**Исходный отрывок:**
▬▬▬▬▬▬▬▬▬▬

Не устарел ли Достоевский? В некоторых смыслах он точно не стареет, хотя его лексика очень старинная. Структура фраз, выражения, конструкции предложений, которыми люди сейчас не пользуются, да и таких длинных романов уже не пишут… да и не читают, наверное. Я сам прочёл «Идиота» сравнительно недавно, после школы. До того читал произведения Достоевского, но «Идиот» меня всё время отталкивал. Это очень деструктивный материал, мне было трудно за него взяться. Отчасти мне понятно, почему братья по цеху сказали писателю об его «Идиоте», что это фантастический роман, весьма отдалённый от реальности. Особенно, имея в виду «Преступление и наказание», который намного более приземлён, не говоря уже о романе «Братья Карамазовы», который появились позже. Стараюсь оценивать это объективно, хотя в кое-чём согласен и с критиками. Мне думается, ничего в жизни не следует обожествлять, так как, если начинаешь обожествлять, то теряется дистанция, а потеряв дистанцию, ничего не видишь вообще. А тогда уже возникает эзотерика, которой здесь совсем уже не нужно, если хочешь что-то видеть.

▬▬▬▬▬▬▬▬▬▬

**Строки записей:**
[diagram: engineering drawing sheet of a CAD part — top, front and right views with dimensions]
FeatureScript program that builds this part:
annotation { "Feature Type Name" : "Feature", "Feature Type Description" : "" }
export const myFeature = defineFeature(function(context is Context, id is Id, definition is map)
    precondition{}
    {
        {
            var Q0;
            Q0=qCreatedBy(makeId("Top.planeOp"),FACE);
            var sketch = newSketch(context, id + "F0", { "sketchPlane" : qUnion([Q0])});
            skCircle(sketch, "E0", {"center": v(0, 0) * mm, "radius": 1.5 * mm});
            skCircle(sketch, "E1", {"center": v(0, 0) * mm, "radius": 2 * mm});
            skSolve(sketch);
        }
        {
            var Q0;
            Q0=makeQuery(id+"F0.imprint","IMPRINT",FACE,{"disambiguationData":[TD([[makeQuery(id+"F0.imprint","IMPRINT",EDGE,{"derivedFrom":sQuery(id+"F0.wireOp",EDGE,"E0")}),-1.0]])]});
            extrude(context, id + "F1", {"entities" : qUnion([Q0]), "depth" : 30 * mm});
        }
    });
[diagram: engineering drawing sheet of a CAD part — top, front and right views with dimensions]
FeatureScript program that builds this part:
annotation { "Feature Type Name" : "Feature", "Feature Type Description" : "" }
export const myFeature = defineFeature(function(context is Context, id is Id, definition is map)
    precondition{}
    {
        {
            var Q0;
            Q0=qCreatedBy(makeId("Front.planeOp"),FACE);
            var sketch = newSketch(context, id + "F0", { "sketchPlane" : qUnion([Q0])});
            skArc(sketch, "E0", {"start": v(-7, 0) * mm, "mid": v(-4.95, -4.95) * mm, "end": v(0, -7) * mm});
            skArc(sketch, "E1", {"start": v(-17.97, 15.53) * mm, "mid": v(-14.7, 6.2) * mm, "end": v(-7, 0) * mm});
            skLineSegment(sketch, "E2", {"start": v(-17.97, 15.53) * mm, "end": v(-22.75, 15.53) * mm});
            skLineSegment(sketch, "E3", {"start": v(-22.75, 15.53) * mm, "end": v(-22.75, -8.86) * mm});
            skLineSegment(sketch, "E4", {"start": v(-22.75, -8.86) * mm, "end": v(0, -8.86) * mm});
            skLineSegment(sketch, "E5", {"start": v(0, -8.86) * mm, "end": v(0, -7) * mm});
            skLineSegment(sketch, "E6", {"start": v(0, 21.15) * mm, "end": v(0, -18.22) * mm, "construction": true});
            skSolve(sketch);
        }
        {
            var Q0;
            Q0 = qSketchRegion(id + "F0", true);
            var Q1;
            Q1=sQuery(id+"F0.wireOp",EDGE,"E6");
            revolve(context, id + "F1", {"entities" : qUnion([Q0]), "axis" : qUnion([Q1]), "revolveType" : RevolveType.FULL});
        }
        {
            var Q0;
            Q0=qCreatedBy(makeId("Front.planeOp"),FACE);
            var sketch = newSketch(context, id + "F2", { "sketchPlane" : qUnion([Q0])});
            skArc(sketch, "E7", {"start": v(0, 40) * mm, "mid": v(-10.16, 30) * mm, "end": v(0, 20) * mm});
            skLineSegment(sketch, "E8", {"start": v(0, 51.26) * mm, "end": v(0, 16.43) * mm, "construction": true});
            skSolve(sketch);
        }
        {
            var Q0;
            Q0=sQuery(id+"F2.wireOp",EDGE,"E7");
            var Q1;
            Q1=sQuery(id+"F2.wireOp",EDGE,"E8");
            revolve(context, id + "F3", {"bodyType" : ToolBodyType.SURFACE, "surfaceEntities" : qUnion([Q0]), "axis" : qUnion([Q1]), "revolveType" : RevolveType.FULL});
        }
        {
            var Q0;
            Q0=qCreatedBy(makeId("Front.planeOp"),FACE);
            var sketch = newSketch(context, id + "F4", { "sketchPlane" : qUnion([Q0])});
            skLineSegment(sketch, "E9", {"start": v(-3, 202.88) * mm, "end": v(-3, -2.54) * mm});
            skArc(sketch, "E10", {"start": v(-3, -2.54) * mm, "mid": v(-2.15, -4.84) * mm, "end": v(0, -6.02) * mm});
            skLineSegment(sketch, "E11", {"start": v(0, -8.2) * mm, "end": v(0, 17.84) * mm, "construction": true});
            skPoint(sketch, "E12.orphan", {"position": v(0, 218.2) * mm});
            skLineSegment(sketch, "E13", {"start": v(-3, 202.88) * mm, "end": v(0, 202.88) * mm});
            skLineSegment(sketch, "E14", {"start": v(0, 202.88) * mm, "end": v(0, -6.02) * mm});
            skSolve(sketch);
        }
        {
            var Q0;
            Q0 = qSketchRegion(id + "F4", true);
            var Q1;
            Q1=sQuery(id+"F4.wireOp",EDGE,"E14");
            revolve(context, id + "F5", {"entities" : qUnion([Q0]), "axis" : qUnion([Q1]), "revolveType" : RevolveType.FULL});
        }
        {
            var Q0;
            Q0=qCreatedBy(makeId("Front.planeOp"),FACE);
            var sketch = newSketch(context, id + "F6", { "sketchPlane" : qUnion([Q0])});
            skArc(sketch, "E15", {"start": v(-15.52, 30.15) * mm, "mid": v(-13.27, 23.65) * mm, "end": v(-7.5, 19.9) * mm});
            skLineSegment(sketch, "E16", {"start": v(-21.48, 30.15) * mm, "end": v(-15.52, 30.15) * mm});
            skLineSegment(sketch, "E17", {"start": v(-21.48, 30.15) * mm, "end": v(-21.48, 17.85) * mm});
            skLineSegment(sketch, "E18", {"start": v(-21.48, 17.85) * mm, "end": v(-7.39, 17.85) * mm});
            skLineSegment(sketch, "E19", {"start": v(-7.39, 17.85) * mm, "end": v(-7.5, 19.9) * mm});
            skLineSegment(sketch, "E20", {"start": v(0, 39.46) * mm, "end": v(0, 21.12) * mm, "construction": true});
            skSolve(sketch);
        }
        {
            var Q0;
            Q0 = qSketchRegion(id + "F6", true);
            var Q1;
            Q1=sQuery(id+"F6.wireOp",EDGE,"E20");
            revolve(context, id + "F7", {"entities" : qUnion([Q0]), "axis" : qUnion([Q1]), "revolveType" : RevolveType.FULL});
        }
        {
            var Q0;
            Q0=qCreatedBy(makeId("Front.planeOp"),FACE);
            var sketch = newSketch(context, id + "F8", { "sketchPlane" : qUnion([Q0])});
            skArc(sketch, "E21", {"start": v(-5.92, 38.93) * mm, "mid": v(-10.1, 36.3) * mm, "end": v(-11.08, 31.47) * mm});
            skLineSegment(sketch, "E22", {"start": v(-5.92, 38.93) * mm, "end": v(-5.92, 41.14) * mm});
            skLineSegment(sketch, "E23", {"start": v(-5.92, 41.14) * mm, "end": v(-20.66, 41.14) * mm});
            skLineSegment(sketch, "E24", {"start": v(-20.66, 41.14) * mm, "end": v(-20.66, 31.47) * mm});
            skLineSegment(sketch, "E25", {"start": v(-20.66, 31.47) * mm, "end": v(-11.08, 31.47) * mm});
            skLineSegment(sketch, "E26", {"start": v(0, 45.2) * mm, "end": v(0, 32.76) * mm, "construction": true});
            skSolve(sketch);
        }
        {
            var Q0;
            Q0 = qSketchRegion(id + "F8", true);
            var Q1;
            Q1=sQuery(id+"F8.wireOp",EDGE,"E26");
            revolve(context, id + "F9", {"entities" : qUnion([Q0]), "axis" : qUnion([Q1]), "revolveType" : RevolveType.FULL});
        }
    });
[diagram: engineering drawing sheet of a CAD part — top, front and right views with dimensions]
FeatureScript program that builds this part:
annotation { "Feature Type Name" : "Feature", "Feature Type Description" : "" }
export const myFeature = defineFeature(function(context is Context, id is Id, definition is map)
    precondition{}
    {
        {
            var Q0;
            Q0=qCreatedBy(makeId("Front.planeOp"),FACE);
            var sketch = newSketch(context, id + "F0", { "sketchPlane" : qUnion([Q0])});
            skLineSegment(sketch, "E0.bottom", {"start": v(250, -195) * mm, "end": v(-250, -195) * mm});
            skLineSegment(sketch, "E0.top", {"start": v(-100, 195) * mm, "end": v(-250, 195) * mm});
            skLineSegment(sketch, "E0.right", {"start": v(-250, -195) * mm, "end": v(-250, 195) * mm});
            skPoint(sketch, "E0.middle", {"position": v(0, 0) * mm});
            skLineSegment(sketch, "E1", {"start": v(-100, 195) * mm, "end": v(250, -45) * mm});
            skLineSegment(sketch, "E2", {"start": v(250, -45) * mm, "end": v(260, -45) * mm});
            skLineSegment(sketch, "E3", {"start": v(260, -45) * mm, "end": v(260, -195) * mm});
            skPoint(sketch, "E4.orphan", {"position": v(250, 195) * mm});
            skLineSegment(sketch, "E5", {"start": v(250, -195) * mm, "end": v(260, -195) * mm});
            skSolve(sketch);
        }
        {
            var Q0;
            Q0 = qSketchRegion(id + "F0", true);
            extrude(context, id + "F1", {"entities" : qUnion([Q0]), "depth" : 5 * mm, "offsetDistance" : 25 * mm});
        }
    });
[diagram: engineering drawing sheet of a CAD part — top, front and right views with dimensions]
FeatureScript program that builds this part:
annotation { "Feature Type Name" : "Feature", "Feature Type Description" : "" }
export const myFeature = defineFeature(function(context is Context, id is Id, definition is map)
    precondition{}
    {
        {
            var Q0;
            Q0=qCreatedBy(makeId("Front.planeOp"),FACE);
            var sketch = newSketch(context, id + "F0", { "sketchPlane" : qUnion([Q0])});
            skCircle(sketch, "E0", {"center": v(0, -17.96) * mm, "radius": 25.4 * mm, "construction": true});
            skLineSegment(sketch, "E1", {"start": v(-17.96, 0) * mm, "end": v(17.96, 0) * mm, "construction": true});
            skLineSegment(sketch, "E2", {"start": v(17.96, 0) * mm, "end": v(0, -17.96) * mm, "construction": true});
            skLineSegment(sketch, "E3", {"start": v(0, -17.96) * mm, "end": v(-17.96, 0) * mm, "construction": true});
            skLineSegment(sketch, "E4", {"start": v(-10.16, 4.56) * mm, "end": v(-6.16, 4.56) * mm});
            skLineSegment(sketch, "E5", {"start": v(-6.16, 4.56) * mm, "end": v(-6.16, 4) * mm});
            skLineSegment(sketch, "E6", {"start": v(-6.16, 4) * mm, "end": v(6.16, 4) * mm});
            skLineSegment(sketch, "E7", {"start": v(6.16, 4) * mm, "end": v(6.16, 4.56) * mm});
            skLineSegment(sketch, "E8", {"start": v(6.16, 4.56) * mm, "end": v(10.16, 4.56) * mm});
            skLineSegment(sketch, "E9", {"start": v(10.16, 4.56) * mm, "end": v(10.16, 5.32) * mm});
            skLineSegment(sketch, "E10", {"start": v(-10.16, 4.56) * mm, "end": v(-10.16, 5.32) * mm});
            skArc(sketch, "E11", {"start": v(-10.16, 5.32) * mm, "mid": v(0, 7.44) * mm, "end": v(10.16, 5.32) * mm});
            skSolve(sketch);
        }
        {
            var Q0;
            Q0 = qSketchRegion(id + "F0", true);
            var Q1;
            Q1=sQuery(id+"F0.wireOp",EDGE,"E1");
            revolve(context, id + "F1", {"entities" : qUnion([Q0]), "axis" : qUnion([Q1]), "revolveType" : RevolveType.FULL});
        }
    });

▬▬▬▬▬▬▬▬▬▬

**Короткое задание 1:** Продублируйте без изменений строки записей, начиная с самой первой и заканчивая строкой с "v(-4.95, -4.95) *" включительно.
**Короткое задание 2:** Допишите следующую часть рассуждения о Достоевском, продолжив его после последнего предложения.

**Ответ 1:**
[diagram: engineering drawing sheet of a CAD part — top, front and right views with dimensions]
FeatureScript program that builds this part:
annotation { "Feature Type Name" : "Feature", "Feature Type Description" : "" }
export const myFeature = defineFeature(function(context is Context, id is Id, definition is map)
    precondition{}
    {
        {
            var Q0;
            Q0=qCreatedBy(makeId("Top.planeOp"),FACE);
            var sketch = newSketch(context, id + "F0", { "sketchPlane" : qUnion([Q0])});
            skCircle(sketch, "E0", {"center": v(0, 0) * mm, "radius": 1.5 * mm});
            skCircle(sketch, "E1", {"center": v(0, 0) * mm, "radius": 2 * mm});
            skSolve(sketch);
        }
        {
            var Q0;
            Q0=makeQuery(id+"F0.imprint","IMPRINT",FACE,{"disambiguationData":[TD([[makeQuery(id+"F0.imprint","IMPRINT",EDGE,{"derivedFrom":sQuery(id+"F0.wireOp",EDGE,"E0")}),-1.0]])]});
            extrude(context, id + "F1", {"entities" : qUnion([Q0]), "depth" : 30 * mm});
        }
    });
[diagram: engineering drawing sheet of a CAD part — top, front and right views with dimensions]
FeatureScript program that builds this part:
annotation { "Feature Type Name" : "Feature", "Feature Type Description" : "" }
export const myFeature = defineFeature(function(context is Context, id is Id, definition is map)
    precondition{}
    {
        {
            var Q0;
            Q0=qCreatedBy(makeId("Front.planeOp"),FACE);
            var sketch = newSketch(context, id + "F0", { "sketchPlane" : qUnion([Q0])});
            skArc(sketch, "E0", {"start": v(-7, 0) * mm, "mid": v(-4.95, -4.95) * mm, "end": v(0, -7) * mm});

**Ответ 2:**
Одно очевидно: жил такой человек Достоевский, он был просто человек, ничем не отличный от нас, у него были проблемы, были хорошие свойства, был талант, были некоторые воззрения, свои взгляды на вещи, которые его интересовали. А то, что он через писательство обрёл своё человеческое предназначение, что большинству людей найти трудно, – это его величайшее достижение. Он сам в себе это обрёл и более не отвлекался, писал, этим и отметился в истории, за что ему честь и хвала.

О юродивых и других дурачках

В древности дурачки были нарекаемы «Перстом Божьим» или «Избранниками Божьими» – как юродивые в России, или в Кашмире, в Индии – мадзубы. Они были неприкасаемыми, ходили себе свободно, их никто не обижал, им давали поесть, за ними был уход, так как они получили благословение Господне и как бы возвышались надо всеми. А он созерцает богов и с ними разговаривает. Таких аналогий много в старых культурах, в них положение таких дурачков было исключительное, безо всяких отрицательных смыслов, как сейчас. Их наблюдали и по их поведению пытались угадать погоду, так как они передавали весть своим поведением, своим состоянием, являли собой какой-то знак. Это совсем другое, чем жрецы и пророки, которые всё делают сознательно.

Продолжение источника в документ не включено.